* **Task to complete**
Nothing but the lines from the start of the data through the line with "- Can **provide" should appear in the answer, each retyped exactly, and pictures should not.
═══ Data shown
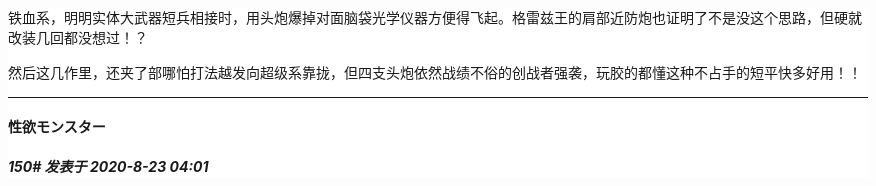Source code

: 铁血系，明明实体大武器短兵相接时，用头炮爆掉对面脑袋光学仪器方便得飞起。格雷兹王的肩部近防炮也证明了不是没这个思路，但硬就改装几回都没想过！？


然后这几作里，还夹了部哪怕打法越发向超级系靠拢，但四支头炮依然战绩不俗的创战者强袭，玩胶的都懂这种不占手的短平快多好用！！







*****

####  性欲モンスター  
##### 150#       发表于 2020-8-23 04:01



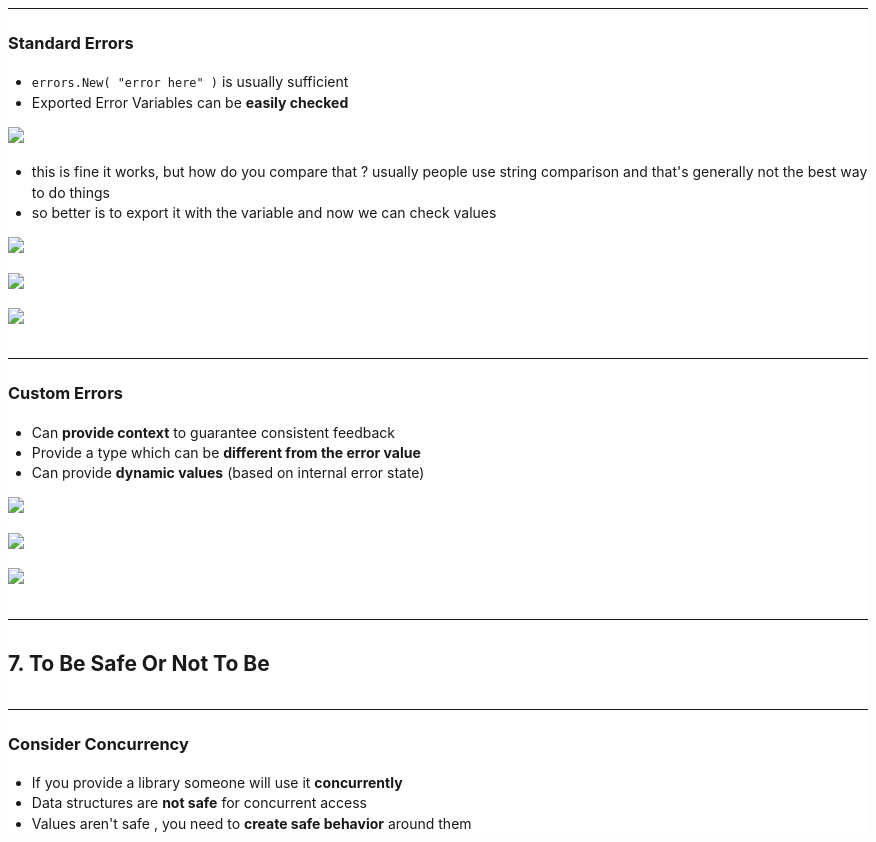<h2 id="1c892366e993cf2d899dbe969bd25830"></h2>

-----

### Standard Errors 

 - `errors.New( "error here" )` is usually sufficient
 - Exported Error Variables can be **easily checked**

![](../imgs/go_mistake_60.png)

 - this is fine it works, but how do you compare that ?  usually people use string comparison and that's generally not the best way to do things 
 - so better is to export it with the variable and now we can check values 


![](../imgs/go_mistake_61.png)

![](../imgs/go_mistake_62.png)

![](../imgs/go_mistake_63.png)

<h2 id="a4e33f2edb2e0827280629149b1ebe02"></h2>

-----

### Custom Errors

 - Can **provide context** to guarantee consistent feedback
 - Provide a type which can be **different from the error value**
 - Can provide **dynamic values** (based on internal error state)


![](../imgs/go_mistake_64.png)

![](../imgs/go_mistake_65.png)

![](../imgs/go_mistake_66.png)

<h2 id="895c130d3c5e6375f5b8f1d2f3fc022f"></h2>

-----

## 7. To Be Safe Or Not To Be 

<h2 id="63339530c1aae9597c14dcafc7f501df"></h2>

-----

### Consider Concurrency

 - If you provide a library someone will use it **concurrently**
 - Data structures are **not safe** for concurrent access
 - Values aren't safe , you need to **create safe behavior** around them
══════
* **Output of the exercise**
Source code

: 铁血系，明明实体大武器短兵相接时，用头炮爆掉对面脑袋光学仪器方便得飞起。格雷兹王的肩部近防炮也证明了不是没这个思路，但硬就改装几回都没想过！？


然后这几作里，还夹了部哪怕打法越发向超级系靠拢，但四支头炮依然战绩不俗的创战者强袭，玩胶的都懂这种不占手的短平快多好用！！







*****

####  性欲モンスター  
##### 150#       发表于 2020-8-23 04:01



<h2 id="1c892366e993cf2d899dbe969bd25830"></h2>

-----

### Standard Errors 

 - `errors.New( "error here" )` is usually sufficient
 - Exported Error Variables can be **easily checked**

![](../imgs/go_mistake_60.png)

 - this is fine it works, but how do you compare that ?  usually people use string comparison and that's generally not the best way to do things 
 - so better is to export it with the variable and now we can check values 


![](../imgs/go_mistake_61.png)

![](../imgs/go_mistake_62.png)

![](../imgs/go_mistake_63.png)

<h2 id="a4e33f2edb2e0827280629149b1ebe02"></h2>

-----

### Custom Errors

 - Can **provide context** to guarantee consistent feedback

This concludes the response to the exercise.